Now COVID19 is spreading in Japan, and people buy fermented foods like miso and natto to prevent illness because we believe miso help our immune system strong.

I use miso for my soup, dressing, pan-fried or roasted vegetables, and dessert.

Please check the soup recipe below!

It takes a bit of time to cut all vegetables, but it is worth to make it because it is so healthy and delicious!

Vegan Miso Soup

Servings: 8


1 teaspoon minced garlic

1 teaspoon minced ginger

1.5 cup diced onion

1/2 cup chopped carrot

1/2 cup chopped celery

3/4 cup chopped asparagus

8 Brussel sprouts, cut in half or into quarters

1.5 cup broccoli, cut up (use stem too) - cut off the bottom 1-2 inches, which can be quite tough and woody.

8 chopped mushrooms

1/2 cup diced tomato

1 cup cooked kidney beans

2-3 Tablespoons Olive oil

Salt and black pepper

2 Tablespoons white miso pastes (or red miso) - I use rice miso.

10-12 cups water

One 12-inch long piece of kombu (kelp), wiped with a damp cloth. Kombu contains a lot of minerals.

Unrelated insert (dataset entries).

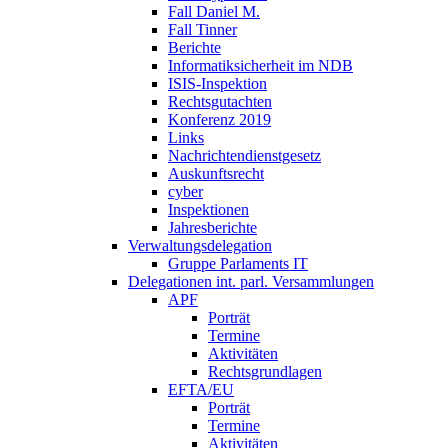
Fall Daniel M.
Fall Tinner
Berichte
Informatiksicherheit ­im NDB
ISIS-Inspektion
Rechtsgutachten
Konferenz 2019
Links
Nachrichtendienstgesetz
Auskunftsrecht
cyber
Inspektionen
Jahresberichte
Verwaltungsdelegation
Gruppe Parlaments IT
Delegationen int. parl. Versammlungen
APF
Porträt
Termine
Aktivitäten
Rechtsgrundlagen
EFTA/EU
Porträt
Termine
Aktivitäten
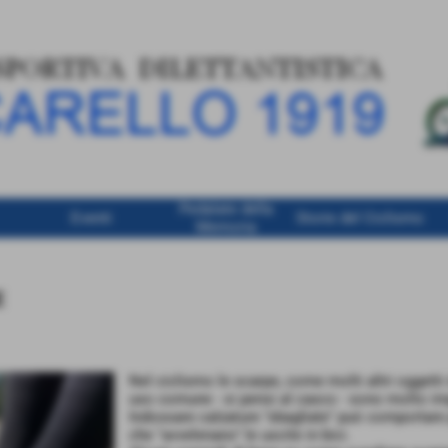
Pedalate della
Eventi
Storie del Ciclismo
Memoria
E
Nel ciclismo le scarpe, come molti altri oggetti 
uso comune - si pensi al casco - sono molto im
Indossare calzature "sbagliate" può comportare
che "avvelenano" le uscite in bici.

2 dried shiitake mushrooms (optional)


1. In a large pot, heat olive oil over medium-high heat. Add garlic, ginger, and onion. Turn heat down to medium and season with salt and pepper. Sauté, stirring for a few minutes.

2. Add carrot, celery, asparagus, Brussel sprouts, broccoli, and mushrooms and sauté for 5 minutes until tender. Add kidney beans and stir for 1 minute.

3. Add kombu, dried shiitake mushrooms, and water. Simmer over medium-low heat about 10 minutes tomato. Cook for 15 minutes.

4. Please don't discard the kombu. Cut into small pieces of both kombu and shiitake mushrooms and put them back in the soup.

5. Add miso pastes and whisk until miso paste is completely dissolved. Simmer for 30 seconds. Taste the soup and if you need more salt, add miso pastes.